“I’ve read for years about why people keep so many tabs open on their browsers—digital distraction, FOMO, boredom—and I’ve tried to pare down my own overpopulated browsers, but nothing sticks. Why can’t I become a closer?” 

—Open Tab

Dear Open,

Before reading your question, I was actually not aware that there is a corpus of commentary about browser tab clutter. I have not perused the literature myself, though I imagine it’s like any content niche—a blend of prescriptive common sense and insular self-reference.

Beneath the broad digital highways of news, shopping, and social media, there exist endless grottoes of discourse, accessible via search queries, where cloisters of experts have already discussed any question or problem that has ever occurred to you to the point of Talmudic exhaustion. Sorry for the convoluted metaphor—it’s very difficult to visualize our experiences online.

In fact, a decade and a half ago, Kevin Kelly, a cofounder of this magazine, asked hundreds of people to draw a picture of the internet. It was an attempt to crowdsource the “unconscious layout” of the virtual world we spend so much of our lives navigating, to concretize the ephemeral flow of data in spatial terms. Most of the drawings were crude and idiosyncratic, and revealed, if anything, the impossibility of arriving at any shared vision of a realm that is basically empyrean. “The internet is intangible, like spirits and angels,” Kelly wrote. “The web is an immense ghost land of disembodied places. Who knows if you are even there, there.”

I could ask you, Open, by way of turning to your question, where precisely you are reading this column—which is to say, where these words exist in relation to the other content you have encountered or will encounter over the course of your day. If you are reading this in print, the answer is simple: The words exist in a magazine, an object that has precise and measurable spatial relationships to other physical things that are visible when you look up from the page. If you are reading this online, the question becomes more difficult to answer, though I imagine you have a sense—implicit and largely subliminal—that the article is located somewhere specific, one point on a map made up of all the other sites you have recently visited or hope to visit later. Most likely, that map resembles the tabs you have open on your browser.

Like most graphical widgets, tabs are metaphors whose referent has been largely forgotten. They grew out of the more expansive “desktop” trope that has dominated personal computing (which imagines incorporeal data organized into “files” and “folders”) and are modeled after the card tabs inserted into drawers of paper files. They are, in other words, “markers,” a term borrowed from cartography: objects used to indicate a position, place, or route.

Just as maps are fictional interfaces designed to spatially orient the traveler, tabs are imaginary objects that allow users to navigate the contourless chaos of the dataplasm. It’s worth noting that the earliest known maps, like those painted in the caves of Lascaux, were not of the earth but of the heavens—the original spiritual realm—and were, essentially, attempts to visualize individual data points (stars) constellated into familiar objects (bulls, antelopes, warriors). Incidentally, some of the oldest sky maps in the Library of Congress look remarkably like visual representations of the internet.
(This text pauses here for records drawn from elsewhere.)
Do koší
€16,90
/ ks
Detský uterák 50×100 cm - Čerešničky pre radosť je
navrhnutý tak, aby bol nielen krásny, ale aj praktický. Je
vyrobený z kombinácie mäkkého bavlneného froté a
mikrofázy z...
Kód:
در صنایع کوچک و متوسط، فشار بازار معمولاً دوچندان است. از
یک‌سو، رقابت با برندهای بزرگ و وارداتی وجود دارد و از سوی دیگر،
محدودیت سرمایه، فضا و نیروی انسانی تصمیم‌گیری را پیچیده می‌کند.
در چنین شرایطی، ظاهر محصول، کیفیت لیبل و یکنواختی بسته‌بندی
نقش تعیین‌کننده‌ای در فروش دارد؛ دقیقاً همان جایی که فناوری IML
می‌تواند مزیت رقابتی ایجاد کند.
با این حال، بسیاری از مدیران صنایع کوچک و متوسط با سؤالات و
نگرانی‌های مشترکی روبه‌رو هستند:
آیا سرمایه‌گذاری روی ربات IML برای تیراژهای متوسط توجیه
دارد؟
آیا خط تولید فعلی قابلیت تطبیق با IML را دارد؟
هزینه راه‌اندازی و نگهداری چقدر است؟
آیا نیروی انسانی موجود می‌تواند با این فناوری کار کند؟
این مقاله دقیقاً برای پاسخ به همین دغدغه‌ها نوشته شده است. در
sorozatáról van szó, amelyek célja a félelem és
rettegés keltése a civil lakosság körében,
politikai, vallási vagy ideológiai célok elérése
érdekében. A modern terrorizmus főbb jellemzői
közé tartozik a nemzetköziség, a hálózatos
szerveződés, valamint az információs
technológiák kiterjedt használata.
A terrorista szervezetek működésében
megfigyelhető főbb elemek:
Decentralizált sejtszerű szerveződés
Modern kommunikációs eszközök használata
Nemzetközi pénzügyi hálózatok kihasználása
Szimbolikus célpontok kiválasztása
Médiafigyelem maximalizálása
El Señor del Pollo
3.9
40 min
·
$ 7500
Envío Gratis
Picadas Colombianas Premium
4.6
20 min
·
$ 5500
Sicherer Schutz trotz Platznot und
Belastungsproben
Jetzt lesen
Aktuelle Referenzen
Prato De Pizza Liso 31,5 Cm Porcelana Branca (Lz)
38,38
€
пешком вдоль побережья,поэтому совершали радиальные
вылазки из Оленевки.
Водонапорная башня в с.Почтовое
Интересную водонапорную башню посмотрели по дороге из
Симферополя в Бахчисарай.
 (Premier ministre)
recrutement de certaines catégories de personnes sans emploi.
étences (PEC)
Although I haven’t read the articles about tab overuse (and don’t plan to), I assume they point out its irrationality—having too many open slows down your browser—and recommend organizational strategies, like tab managers, that allow you to more easily access information. But to my mind, tab accumulation has, like most compulsive habits, a subliminal purpose that eludes our crude attempts to rationalize it out of existence. Your open tabs are essentially your personalized map of the internet, a method of visualizing where you have been and where you hope to go next. Taken together, they form a perimeter that annexes a galaxy of idiosyncratic content within the seemingly infinite cosmos of information.

It’s unclear from your question just how many tabs you have open on a given day. The information available on the maximum limits of popular browsers is mixed and possibly apocryphal—a rumored 500 in Safari for iPhone (though there are ways to hack this limit) and 9,000 tabs in Chrome. In any case, most browsers allow for practically limitless tab use, which can become problematic for users inclined to hoarding. It seems to me that once there are enough to warrant a tab manager (which allows you to group and search your open tabs the way Google helps you search the internet), the situation has grown perilously close to the absurd scenarios imagined by Borges or Lewis Carroll, who wrote of maps that are the same scale as the landscape they represent. Despite the farcical nature of those stories, they aptly dramatize the human tendency to confuse abstraction with the thing itself, which ultimately stems from a desire for control.